◆ **ABOUT THIS TASK**
Only the images are to be dropped; the records themselves must be repeated exactly.
[[ DATA FOR ANALYSIS, beginning ]]
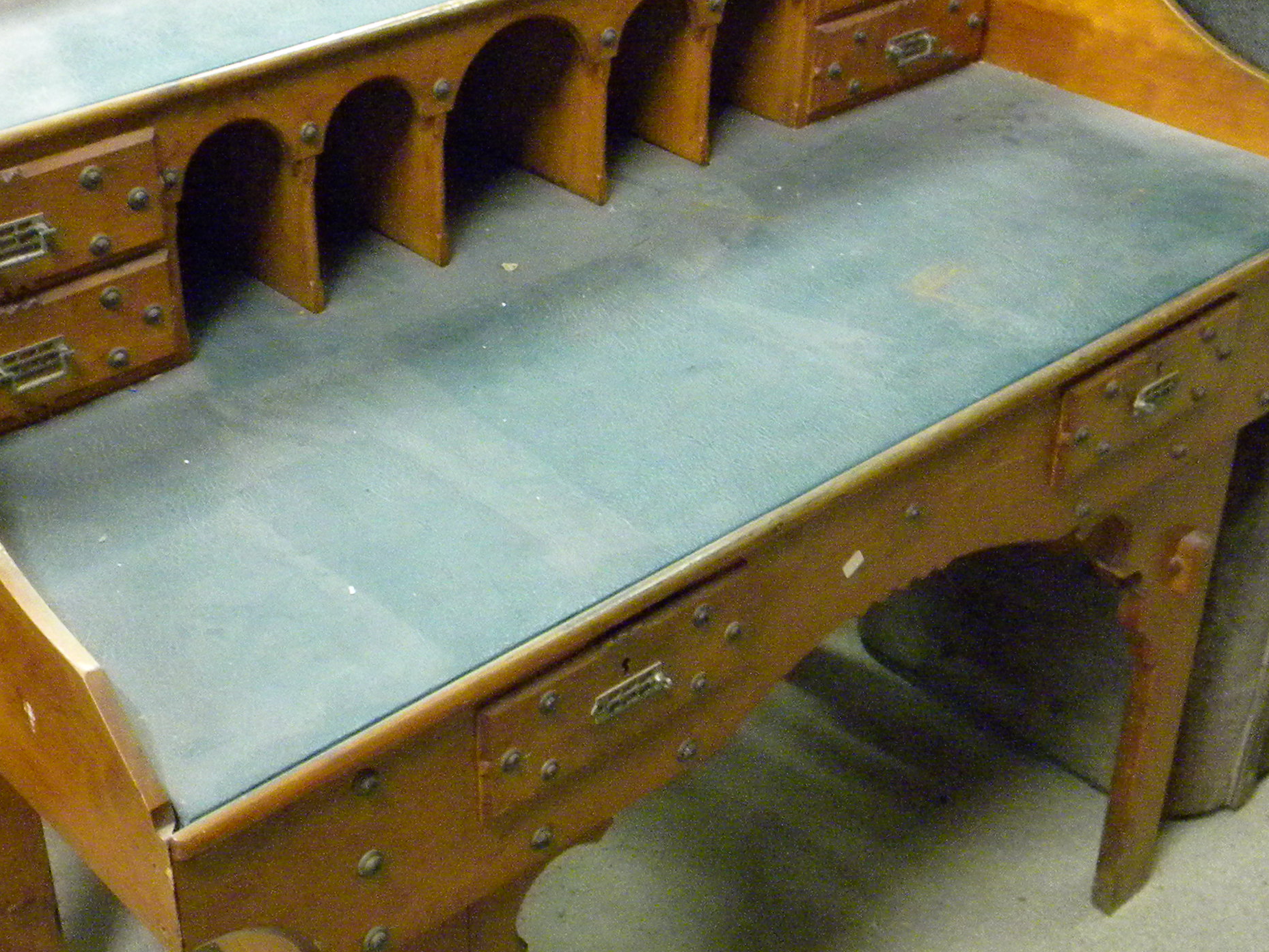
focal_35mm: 55
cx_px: 617
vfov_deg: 26.5
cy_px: 422
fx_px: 2016
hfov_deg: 34.9
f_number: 3.5
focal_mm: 5
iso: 784
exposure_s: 1/9
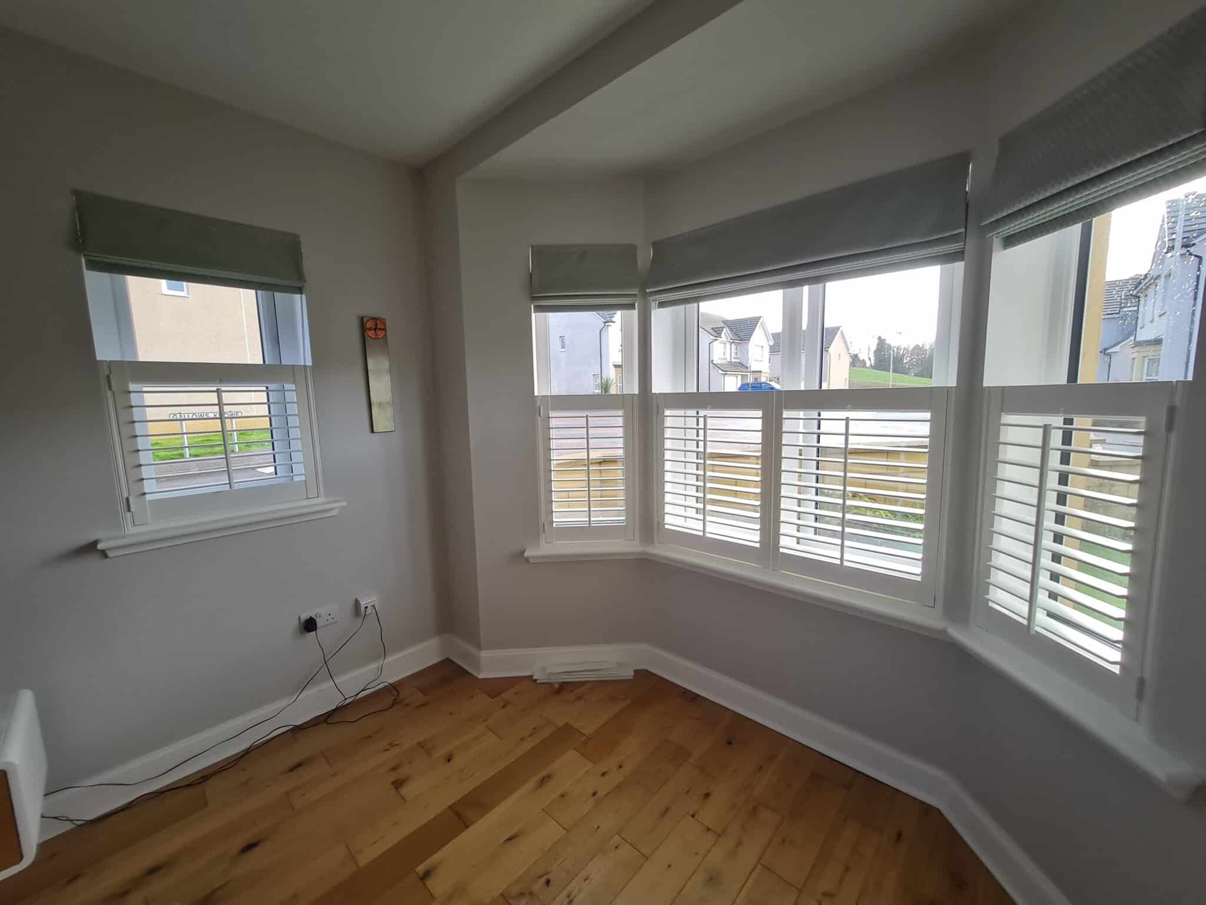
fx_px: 453
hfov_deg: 106.2
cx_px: 603
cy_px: 452
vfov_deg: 89.9
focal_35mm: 13
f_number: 2.2
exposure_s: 1/100
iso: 80
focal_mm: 1.74
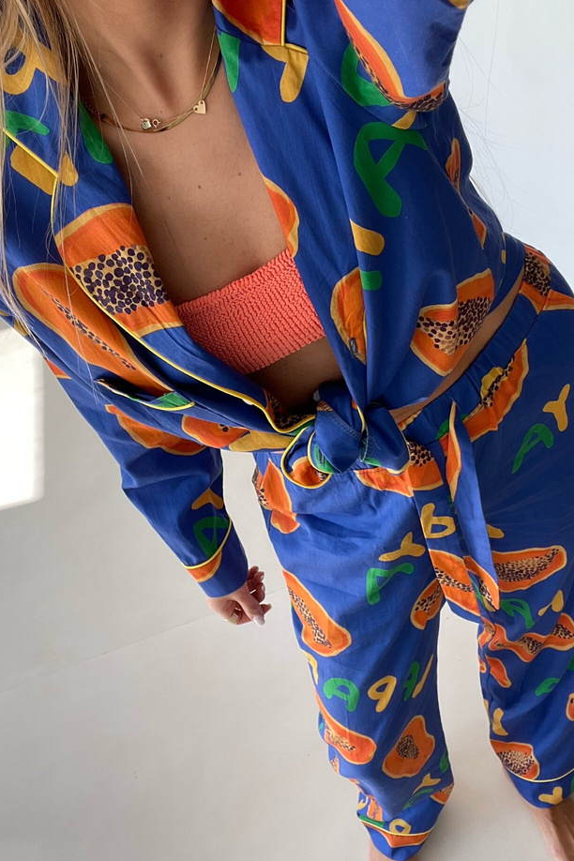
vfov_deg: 55.8
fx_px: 813
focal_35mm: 34
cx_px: 265
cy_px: 447
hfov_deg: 38.9
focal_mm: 2.71
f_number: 2.2
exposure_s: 1/122
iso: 25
[[ DATA FOR ANALYSIS, end ]]
◆ **SOLUTION BELOW**
focal_35mm: 55
cx_px: 617
vfov_deg: 26.5
cy_px: 422
fx_px: 2016
hfov_deg: 34.9
f_number: 3.5
focal_mm: 5
iso: 784
exposure_s: 1/9
fx_px: 453
hfov_deg: 106.2
cx_px: 603
cy_px: 452
vfov_deg: 89.9
focal_35mm: 13
f_number: 2.2
exposure_s: 1/100
iso: 80
focal_mm: 1.74
vfov_deg: 55.8
fx_px: 813
focal_35mm: 34
cx_px: 265
cy_px: 447
hfov_deg: 38.9
focal_mm: 2.71
f_number: 2.2
exposure_s: 1/122
iso: 25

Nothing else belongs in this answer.